On the other hand, the heavily stylized photography falls on the softer side. Granted, a few sequences here and there show some sharp detailing in the surrounding foliage, the buildings and the individual hairs of the cast. But there are several poorly resolved and average scenes, as well to counter the video's best moments. Many of these same scenes also come with a slightly above average contrast balance, which again, is in line with the deliberate aesthetic but also makes for a flat and lackluster 1.85:1 image. Black levels, on the other hand, are accurate and true with strong shadow details even though they generally fail to add much depth. (Video Rating: 68/100)
On a more positive note, the movie crashes into home theaters with a great DTS-HD Master Audio 5.1 soundtrack, which is a welcomed step-up from the Dolby legacy track of the previous Blu-ray. It doesn't offer the sort of night-and-day difference we'd expect, but the front-heavy presentation is nonetheless satisfying, exhibiting better clarity and definition in the mid-range. Most notably, this benefits John Ottman's excellent score, displaying outstanding separation and fidelity in the orchestration while the action scenes remain detailed during the loudest peak frequencies. The low-end, however, is a tad lacking for a good chunk of the runtime, but it finally picks up in the second half to provide the music and visuals some appreciable weight and presence. All the while, dialogue is precise and very well-prioritized from start to finish. Much of the activity is maintained across the front soundstage, which may be part of the grindhouse intentions of the filmmakers mentioned above. In either case, atmospherics smoothly pan between the three channels with excellent balance and convincing effectiveness while the sides are relatively silent, except for some mild bleeding from the music. (Audio Rating: 76/100)
For this collector's edition Blu-ray, the same assortment of supplements is ported over from previous releases and joined by several new additions.

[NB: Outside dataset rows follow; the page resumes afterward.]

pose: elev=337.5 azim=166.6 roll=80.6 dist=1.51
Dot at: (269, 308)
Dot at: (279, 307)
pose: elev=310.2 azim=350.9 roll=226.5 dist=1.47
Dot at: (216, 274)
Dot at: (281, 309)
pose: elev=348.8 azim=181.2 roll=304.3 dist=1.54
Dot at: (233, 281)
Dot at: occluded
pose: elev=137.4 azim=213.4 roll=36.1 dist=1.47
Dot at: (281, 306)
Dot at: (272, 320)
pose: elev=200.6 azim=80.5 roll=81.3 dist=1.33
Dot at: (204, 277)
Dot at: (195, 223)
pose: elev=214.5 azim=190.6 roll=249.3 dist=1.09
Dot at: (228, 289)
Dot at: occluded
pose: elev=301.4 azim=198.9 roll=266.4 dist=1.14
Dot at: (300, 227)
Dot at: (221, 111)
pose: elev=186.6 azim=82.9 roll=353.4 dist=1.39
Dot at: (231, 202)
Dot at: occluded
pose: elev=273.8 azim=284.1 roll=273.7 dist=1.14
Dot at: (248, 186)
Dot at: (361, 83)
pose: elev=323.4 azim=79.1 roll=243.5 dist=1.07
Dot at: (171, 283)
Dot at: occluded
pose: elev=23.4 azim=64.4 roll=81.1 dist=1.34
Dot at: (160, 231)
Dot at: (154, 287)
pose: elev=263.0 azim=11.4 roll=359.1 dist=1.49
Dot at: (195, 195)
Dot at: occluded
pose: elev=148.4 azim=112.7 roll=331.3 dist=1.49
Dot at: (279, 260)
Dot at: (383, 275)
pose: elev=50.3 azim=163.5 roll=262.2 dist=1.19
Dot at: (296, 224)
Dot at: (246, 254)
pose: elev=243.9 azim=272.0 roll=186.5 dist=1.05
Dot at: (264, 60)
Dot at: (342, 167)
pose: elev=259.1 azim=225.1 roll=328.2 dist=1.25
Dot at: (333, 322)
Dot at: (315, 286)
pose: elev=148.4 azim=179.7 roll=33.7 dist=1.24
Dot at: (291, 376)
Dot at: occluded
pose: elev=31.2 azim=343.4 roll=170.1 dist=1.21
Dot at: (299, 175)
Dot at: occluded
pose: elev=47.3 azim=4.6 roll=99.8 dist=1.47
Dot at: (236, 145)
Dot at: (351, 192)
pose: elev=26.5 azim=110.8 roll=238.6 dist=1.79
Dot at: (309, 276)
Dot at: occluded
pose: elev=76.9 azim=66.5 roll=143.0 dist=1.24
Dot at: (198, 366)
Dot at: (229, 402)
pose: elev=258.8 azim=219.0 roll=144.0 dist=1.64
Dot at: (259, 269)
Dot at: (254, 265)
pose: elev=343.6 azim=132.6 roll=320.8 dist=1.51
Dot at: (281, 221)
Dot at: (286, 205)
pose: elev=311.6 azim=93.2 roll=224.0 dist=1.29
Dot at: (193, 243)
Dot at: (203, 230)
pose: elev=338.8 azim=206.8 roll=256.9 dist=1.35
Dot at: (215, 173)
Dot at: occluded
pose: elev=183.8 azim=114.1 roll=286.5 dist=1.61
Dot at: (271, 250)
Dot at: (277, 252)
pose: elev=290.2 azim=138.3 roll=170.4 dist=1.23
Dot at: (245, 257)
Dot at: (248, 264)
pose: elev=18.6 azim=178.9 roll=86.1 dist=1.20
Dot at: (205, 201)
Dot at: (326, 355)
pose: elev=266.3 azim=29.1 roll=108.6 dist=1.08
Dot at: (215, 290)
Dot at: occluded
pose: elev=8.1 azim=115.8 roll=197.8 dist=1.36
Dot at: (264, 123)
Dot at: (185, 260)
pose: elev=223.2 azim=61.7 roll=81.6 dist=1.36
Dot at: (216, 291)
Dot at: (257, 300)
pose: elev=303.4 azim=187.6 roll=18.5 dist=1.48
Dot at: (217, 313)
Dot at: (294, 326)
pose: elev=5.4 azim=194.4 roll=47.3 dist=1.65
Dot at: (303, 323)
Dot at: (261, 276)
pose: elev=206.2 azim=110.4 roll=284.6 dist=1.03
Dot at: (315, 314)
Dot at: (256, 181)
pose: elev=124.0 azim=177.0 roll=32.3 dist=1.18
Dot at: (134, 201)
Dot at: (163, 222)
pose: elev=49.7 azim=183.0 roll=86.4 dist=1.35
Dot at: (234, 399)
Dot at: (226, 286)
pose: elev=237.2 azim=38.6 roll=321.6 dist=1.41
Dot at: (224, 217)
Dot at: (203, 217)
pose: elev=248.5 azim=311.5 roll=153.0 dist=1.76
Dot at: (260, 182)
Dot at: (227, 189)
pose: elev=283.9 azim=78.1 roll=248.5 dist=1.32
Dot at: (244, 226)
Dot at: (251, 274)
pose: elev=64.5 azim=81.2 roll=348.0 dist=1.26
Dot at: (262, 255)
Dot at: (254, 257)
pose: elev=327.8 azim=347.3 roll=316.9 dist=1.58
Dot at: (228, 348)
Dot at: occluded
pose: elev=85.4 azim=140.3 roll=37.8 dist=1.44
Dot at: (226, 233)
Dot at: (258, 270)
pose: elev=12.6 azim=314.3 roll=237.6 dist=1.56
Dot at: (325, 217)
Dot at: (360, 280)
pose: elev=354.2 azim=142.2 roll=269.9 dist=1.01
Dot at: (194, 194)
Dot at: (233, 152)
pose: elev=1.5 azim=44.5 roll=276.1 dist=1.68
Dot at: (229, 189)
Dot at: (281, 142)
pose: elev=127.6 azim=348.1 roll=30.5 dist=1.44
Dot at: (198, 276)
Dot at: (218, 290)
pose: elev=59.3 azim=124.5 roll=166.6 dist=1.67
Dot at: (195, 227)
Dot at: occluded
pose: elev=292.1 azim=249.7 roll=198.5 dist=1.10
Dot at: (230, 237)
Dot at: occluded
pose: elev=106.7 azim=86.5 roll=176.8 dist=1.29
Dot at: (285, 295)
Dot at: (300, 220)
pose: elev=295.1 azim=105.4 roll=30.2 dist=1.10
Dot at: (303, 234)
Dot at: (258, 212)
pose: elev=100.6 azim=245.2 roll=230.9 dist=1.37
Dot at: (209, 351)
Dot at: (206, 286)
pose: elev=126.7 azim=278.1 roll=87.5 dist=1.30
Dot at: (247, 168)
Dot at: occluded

Neither terrible nor great, House of Wax is a decently fun reimagining of a favorite cult classic that also works as a clever throwback to the grindhouse exploitation style of horror. Sadly, whatever positives are to be found in this production is undermined by an ensemble of unsympathetic and unlikeable characters. The cult slasher remake stumbles into Blu-ray as a collector's edition courtesy of Scream Factory, featuring a strong if also a heavily stylized video presentation and a better DTS-HD MA soundtrack. Featuring the same set of supplements along with a few new surprises, the overall HD package is worth a look.